What needs to be done> Which of the lines below contain the string "Elasticsearch"? Copy each one.

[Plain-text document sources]
============

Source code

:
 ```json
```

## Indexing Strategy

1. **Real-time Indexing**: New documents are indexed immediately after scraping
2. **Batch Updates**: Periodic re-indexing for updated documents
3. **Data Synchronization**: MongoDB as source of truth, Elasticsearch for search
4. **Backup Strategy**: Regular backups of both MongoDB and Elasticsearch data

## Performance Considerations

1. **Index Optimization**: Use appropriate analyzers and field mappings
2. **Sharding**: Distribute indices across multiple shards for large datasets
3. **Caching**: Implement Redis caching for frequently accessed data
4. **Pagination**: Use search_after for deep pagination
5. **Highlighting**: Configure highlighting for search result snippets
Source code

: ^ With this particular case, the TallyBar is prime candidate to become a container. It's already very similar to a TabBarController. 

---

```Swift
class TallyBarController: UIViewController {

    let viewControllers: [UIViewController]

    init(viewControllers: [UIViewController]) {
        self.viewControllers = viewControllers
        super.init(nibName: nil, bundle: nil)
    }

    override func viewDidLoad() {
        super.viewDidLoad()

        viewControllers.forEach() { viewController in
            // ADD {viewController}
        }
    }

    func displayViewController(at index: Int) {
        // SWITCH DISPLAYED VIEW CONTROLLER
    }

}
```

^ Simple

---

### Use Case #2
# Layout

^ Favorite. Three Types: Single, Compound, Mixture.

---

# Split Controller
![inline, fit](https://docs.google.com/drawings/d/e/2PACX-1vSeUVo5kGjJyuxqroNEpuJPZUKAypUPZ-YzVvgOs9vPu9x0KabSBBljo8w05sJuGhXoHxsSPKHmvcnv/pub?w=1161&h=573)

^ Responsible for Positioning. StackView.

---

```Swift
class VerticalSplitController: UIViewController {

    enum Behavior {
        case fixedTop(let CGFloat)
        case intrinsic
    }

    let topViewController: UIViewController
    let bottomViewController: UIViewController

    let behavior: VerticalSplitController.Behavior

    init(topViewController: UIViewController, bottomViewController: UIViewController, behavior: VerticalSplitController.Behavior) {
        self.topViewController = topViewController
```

============

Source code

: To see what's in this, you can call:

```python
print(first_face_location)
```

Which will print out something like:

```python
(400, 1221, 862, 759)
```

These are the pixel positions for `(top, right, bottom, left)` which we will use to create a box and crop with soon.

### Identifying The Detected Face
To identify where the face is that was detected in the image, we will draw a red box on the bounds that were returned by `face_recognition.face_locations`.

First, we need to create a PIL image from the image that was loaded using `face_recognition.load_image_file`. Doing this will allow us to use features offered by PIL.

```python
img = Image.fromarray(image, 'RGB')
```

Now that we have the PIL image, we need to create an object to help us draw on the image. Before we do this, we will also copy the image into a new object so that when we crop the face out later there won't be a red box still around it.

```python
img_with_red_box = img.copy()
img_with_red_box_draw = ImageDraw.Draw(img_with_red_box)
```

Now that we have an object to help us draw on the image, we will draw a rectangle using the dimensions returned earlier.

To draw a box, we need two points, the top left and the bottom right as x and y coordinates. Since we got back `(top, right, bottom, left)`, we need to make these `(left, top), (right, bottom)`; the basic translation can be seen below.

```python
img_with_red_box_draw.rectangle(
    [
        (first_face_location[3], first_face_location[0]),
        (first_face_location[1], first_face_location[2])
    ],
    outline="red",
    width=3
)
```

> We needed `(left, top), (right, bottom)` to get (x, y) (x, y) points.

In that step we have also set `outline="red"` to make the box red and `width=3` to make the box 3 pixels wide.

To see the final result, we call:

============

Exercise answer>
3. **Data Synchronization**: MongoDB as source of truth, Elasticsearch for search
4. **Backup Strategy**: Regular backups of both MongoDB and Elasticsearch data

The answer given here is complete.